Document section
** START **

I do not know if my approach is correct or not. Any help will be appreciated.
Now after fixing some errors. I get this
Integer (or quit) to quit: 1
Integer (or quit) to quit: 2
Integer (or quit) to quit: 3
Integer (or quit) to quit: 4
Integer (or quit) to quit: 5
Integer (or quit) to quit: 6
Integer (or quit) to quit: 7
Integer (or quit) to quit: 8
Integer (or quit) to quit: 9
Integer (or quit) to quit: quit
Before sort:
1
2
3
4
5
6
7
8
9
After sort:
8
9
Why isn't it sorting it all the input starting?
There are some problems in your code:
in makelist() you should check the return value of fgets() to avoid an infinite loop upon unexpected end of file.
you should also check for malloc() failure to avoid undefined behavior.
your implementation of release() recurses as many levels as there are nodes in the list. Any sufficiently long list will cause a stack overflow. A non-recursive version is preferable.
the loop to split the list is incorrect: full does not skip twice as fast as half.
You should modify this way:
full = list;
half = list;
while (full != NULL) {
full = full->nextPtr_;
if (full != NULL) {
prevHalf = half;
half = half->nextPtr_;
full = full->nextPtr_;
}
}
when comparing node values, you must use <= instead of &:
if (firstHalf->value_ <= secondHalf->value_)
in the main merging loop, you should not modify list->nextPtr_, only end->nextPtr_.
the last merging loops are useless. You are supposed to just set end->nextPtr_ to leftHalf or rightHalf depending on which list is empty.
Here is a correct version:
#include <stdlib.h>
#include <stdio.h>
#include <string.h>
// PURPOSE:
const int LINE_LEN = 256;
#define STOP_CMD "quit"
const int STOP_CMD_LEN = sizeof(STOP_CMD) - 1;
// PURPOSE: To hold a node in a linked list of integers.
struct Node {
int value_;
struct Node *nextPtr_;
};
// PURPOSE: To create and return a linked list of integer pairs.

** END **

Given request A
In the records, substitute "label" for "name" everywhere from the line containing "phylum: Tracheophyta" down to the end of the records. Return only those lines, without the pictures, and keep everything else unchanged.

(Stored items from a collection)

** START **

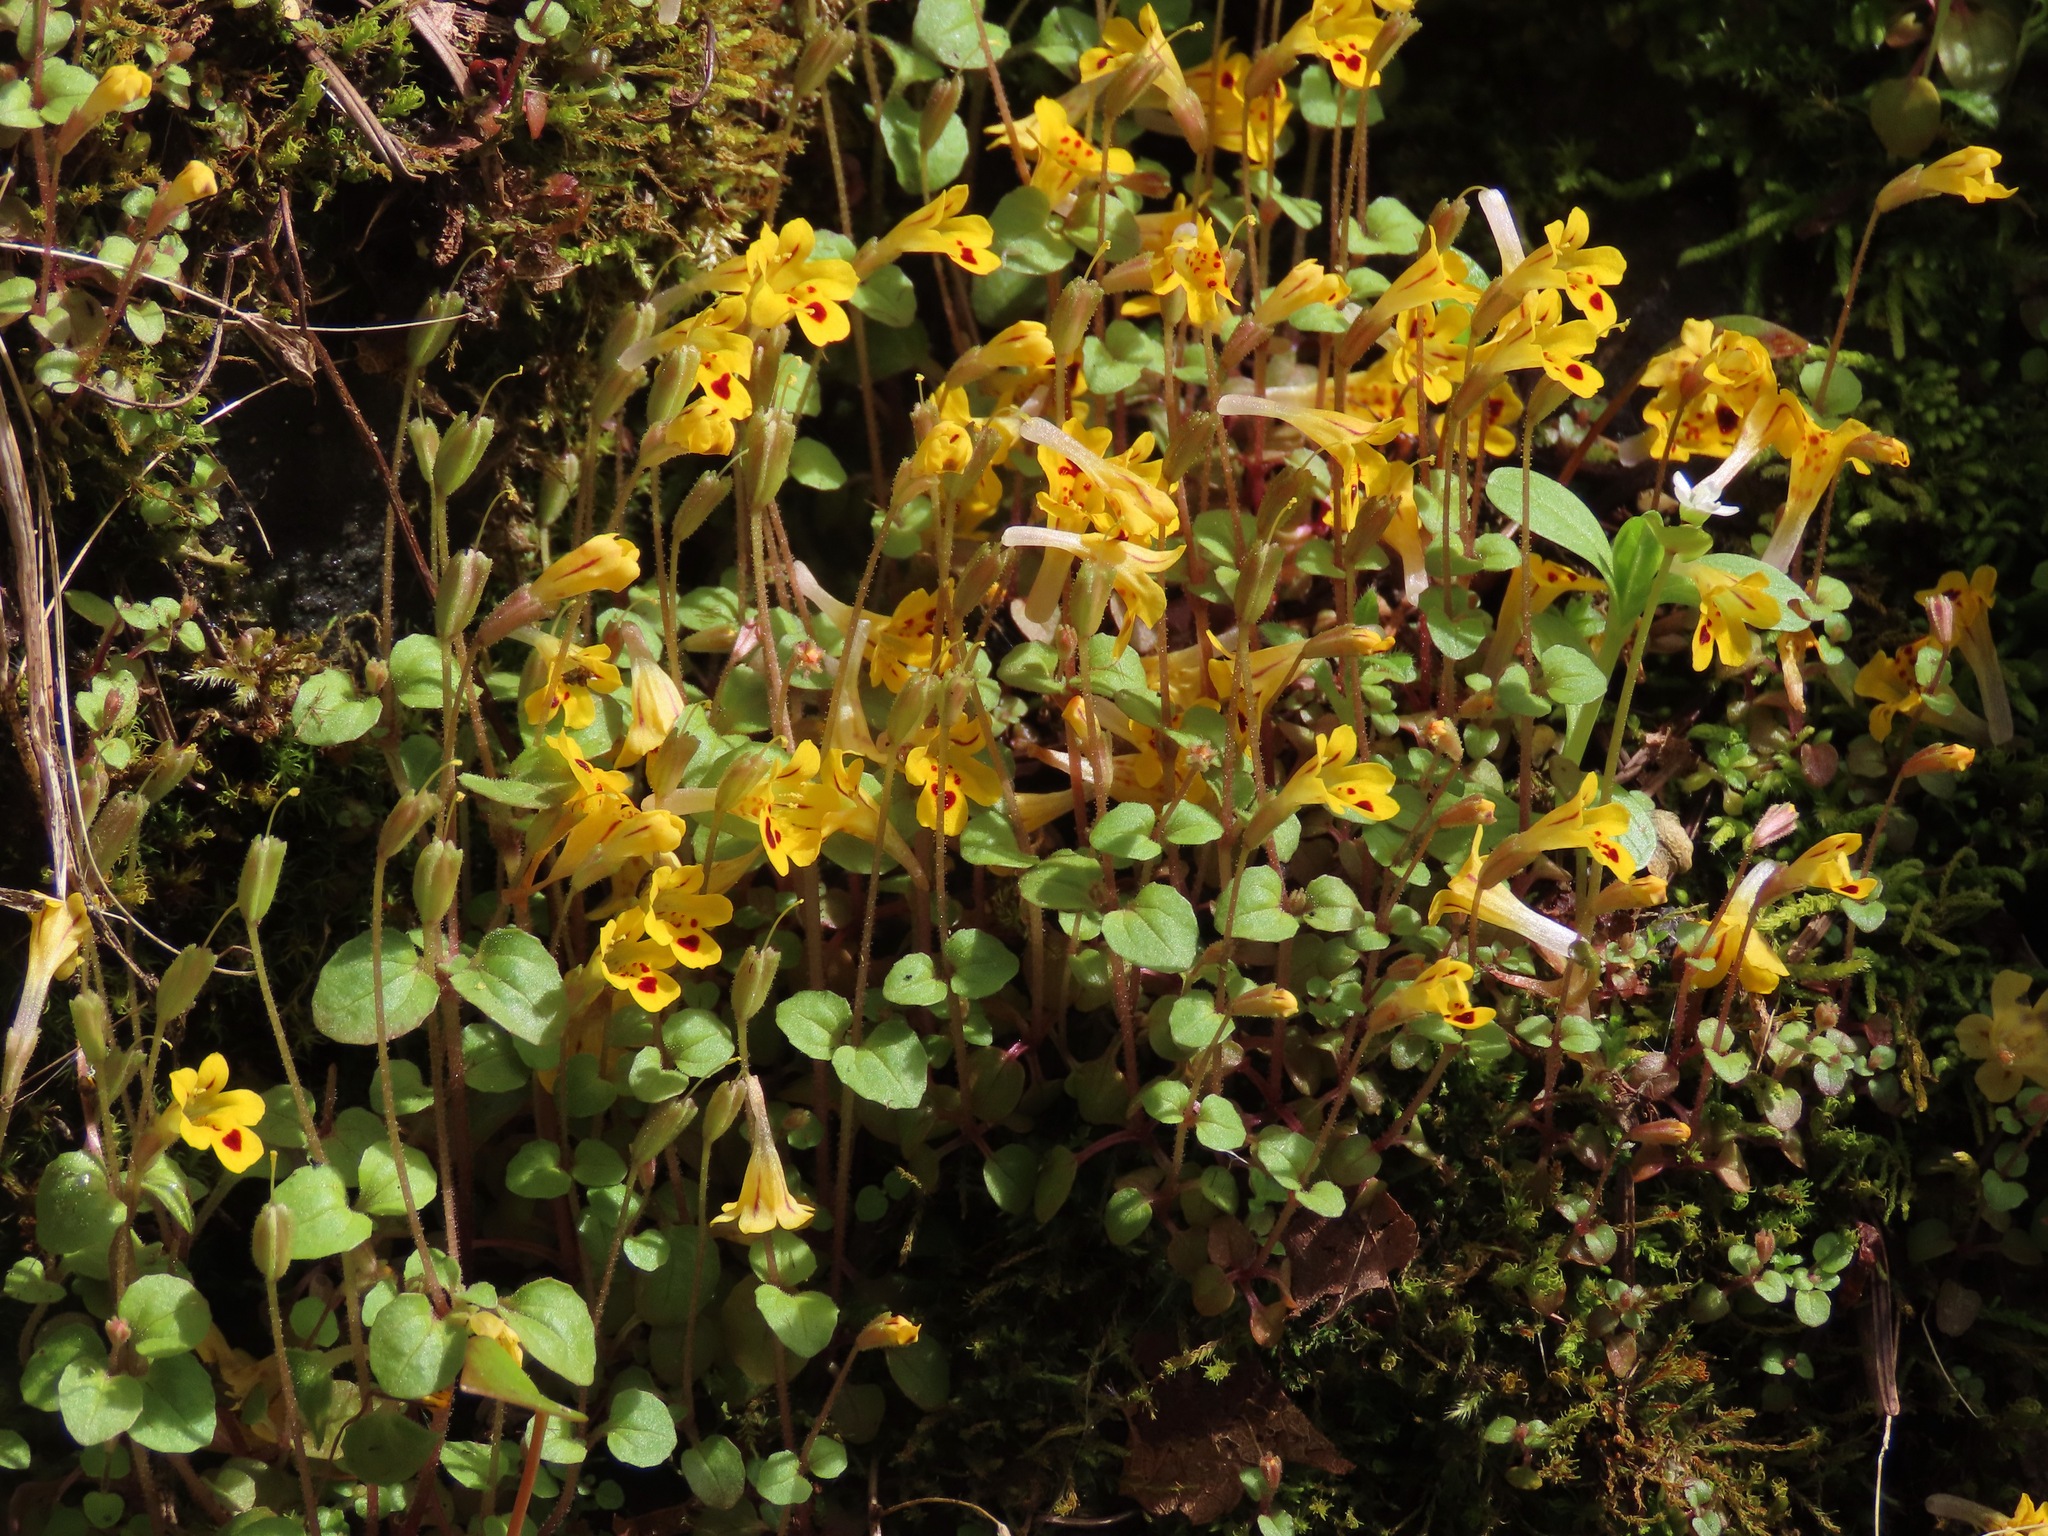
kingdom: Plantae
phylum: Tracheophyta
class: Magnoliopsida
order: Lamiales
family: Phrymaceae
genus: Erythranthe
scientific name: Erythranthe alsinoides
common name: Chickweed monkeyflower
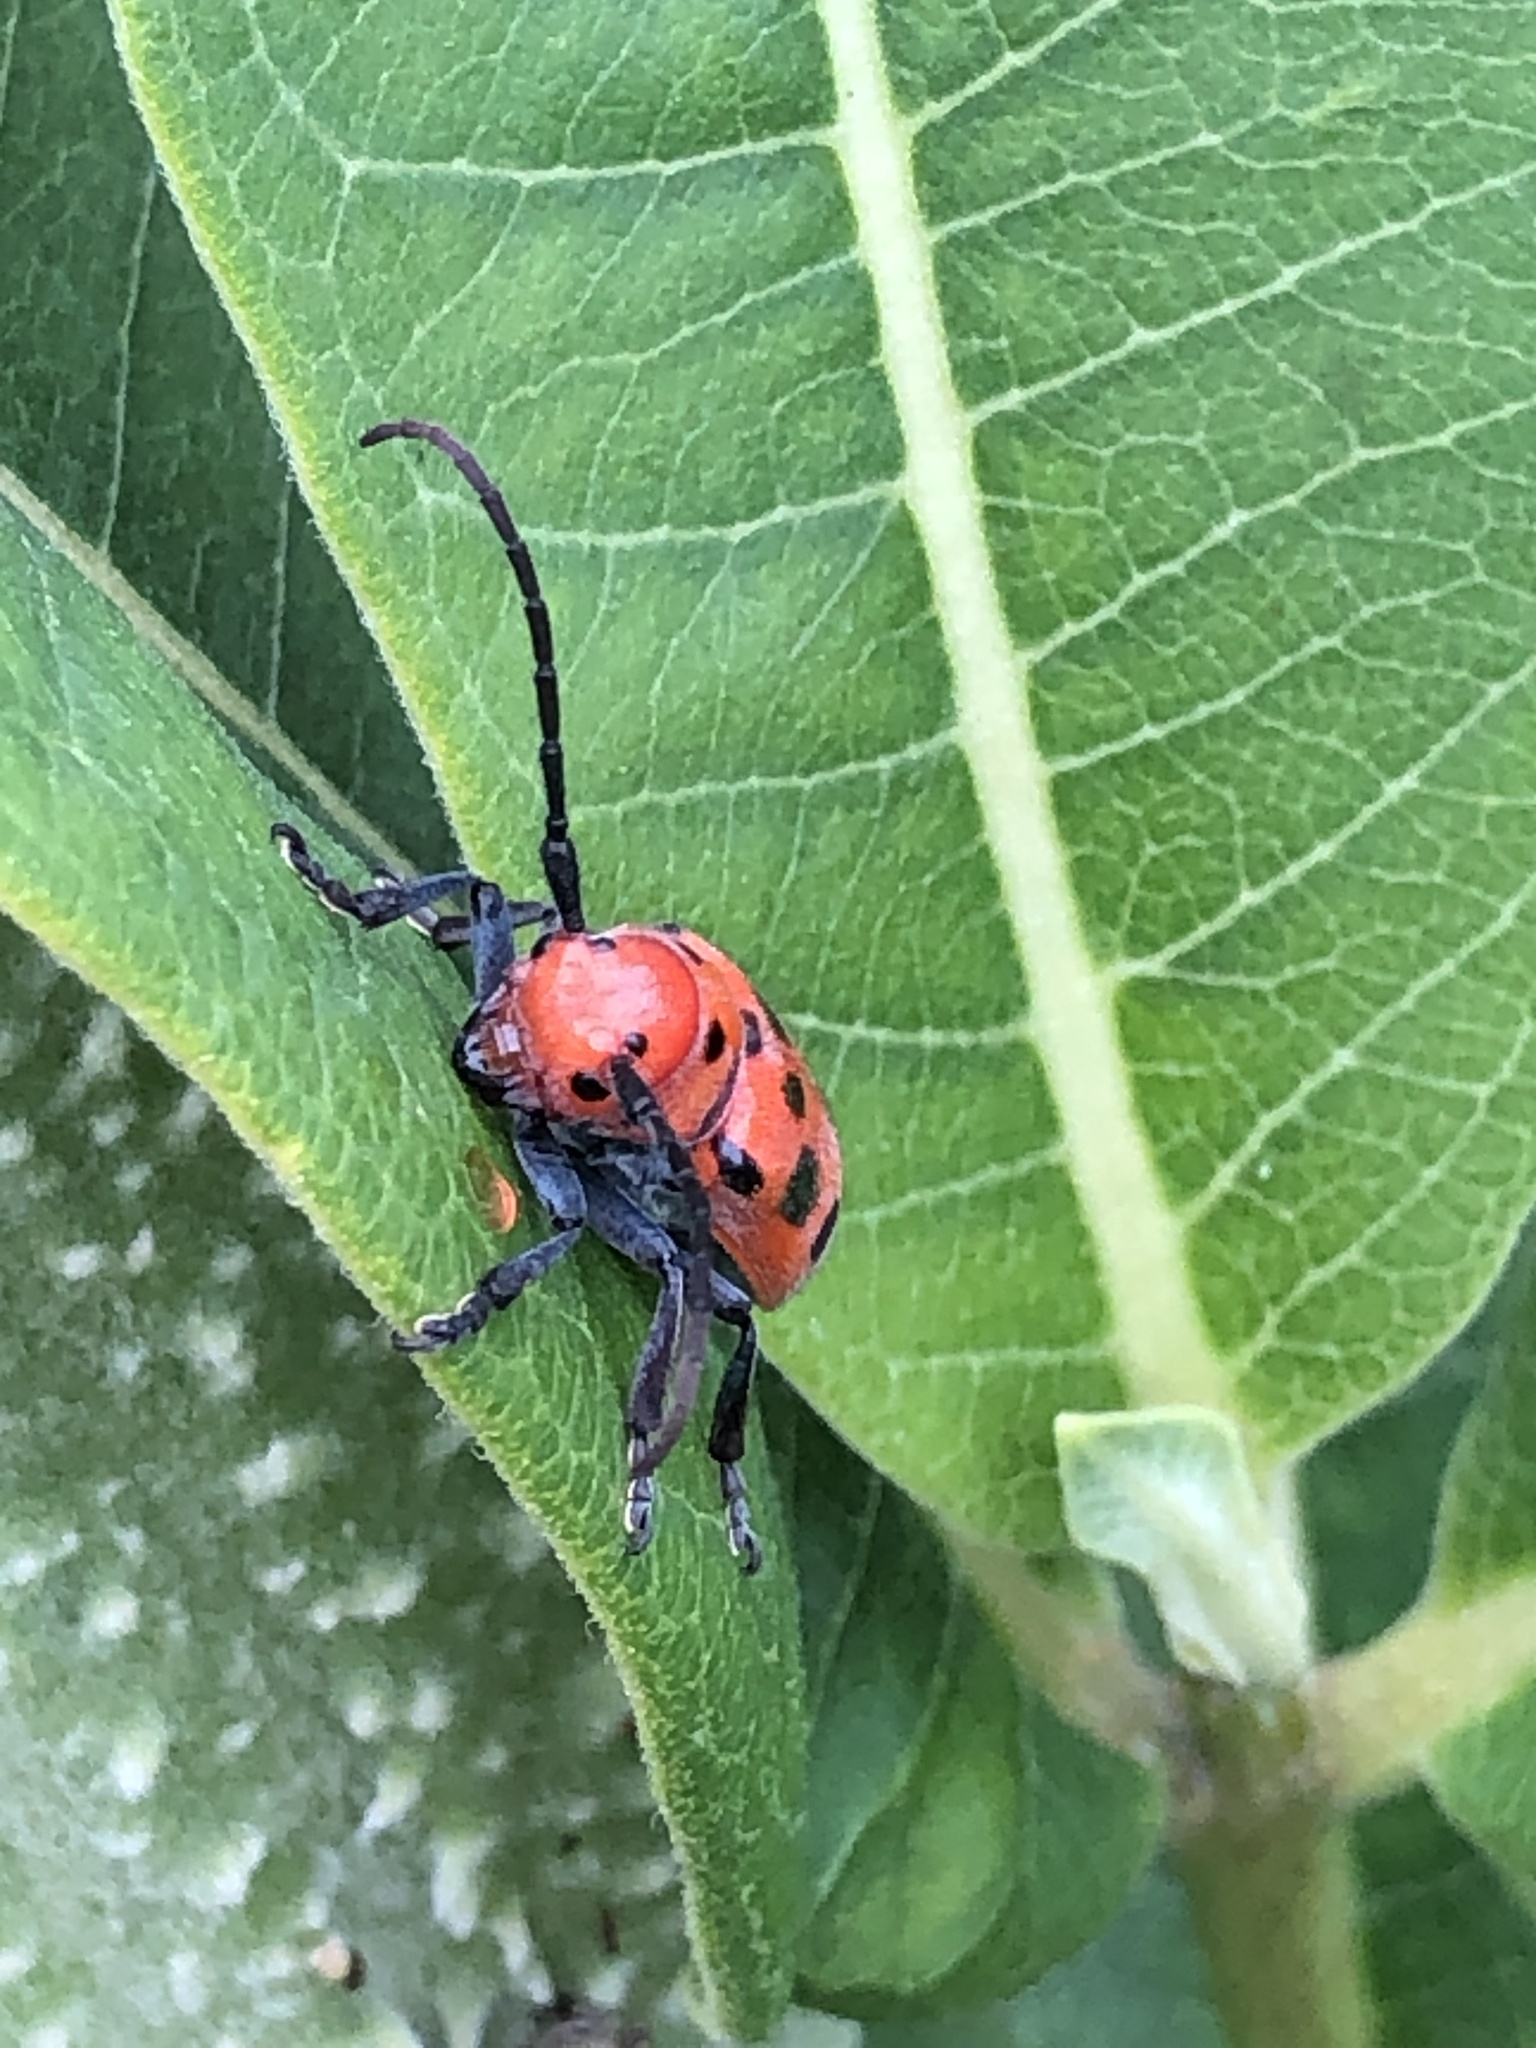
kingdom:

** END **

Given request B
Extract the full linked-list merge sort thread, reproducing it word for word.

Task response A
phylum: Tracheophyta
class: Magnoliopsida
order: Lamiales
family: Phrymaceae
genus: Erythranthe
scientific label: Erythranthe alsinoides
common label: Chickweed monkeyflower
kingdom:

Task response B
I do not know if my approach is correct or not. Any help will be appreciated.
Now after fixing some errors. I get this
Integer (or quit) to quit: 1
Integer (or quit) to quit: 2
Integer (or quit) to quit: 3
Integer (or quit) to quit: 4
Integer (or quit) to quit: 5
Integer (or quit) to quit: 6
Integer (or quit) to quit: 7
Integer (or quit) to quit: 8
Integer (or quit) to quit: 9
Integer (or quit) to quit: quit
Before sort:
1
2
3
4
5
6
7
8
9
After sort:
8
9
Why isn't it sorting it all the input starting?
There are some problems in your code:
in makelist() you should check the return value of fgets() to avoid an infinite loop upon unexpected end of file.
you should also check for malloc() failure to avoid undefined behavior.
your implementation of release() recurses as many levels as there are nodes in the list. Any sufficiently long list will cause a stack overflow. A non-recursive version is preferable.
the loop to split the list is incorrect: full does not skip twice as fast as half.
You should modify this way:
full = list;
half = list;
while (full != NULL) {
full = full->nextPtr_;
if (full != NULL) {
prevHalf = half;
half = half->nextPtr_;
full = full->nextPtr_;
}
}
when comparing node values, you must use <= instead of &:
if (firstHalf->value_ <= secondHalf->value_)
in the main merging loop, you should not modify list->nextPtr_, only end->nextPtr_.
the last merging loops are useless. You are supposed to just set end->nextPtr_ to leftHalf or rightHalf depending on which list is empty.
Here is a correct version:
#include <stdlib.h>
#include <stdio.h>
#include <string.h>
// PURPOSE:
const int LINE_LEN = 256;
#define STOP_CMD "quit"
const int STOP_CMD_LEN = sizeof(STOP_CMD) - 1;
// PURPOSE: To hold a node in a linked list of integers.
struct Node {
int value_;
struct Node *nextPtr_;
};
// PURPOSE: To create and return a linked list of integer pairs.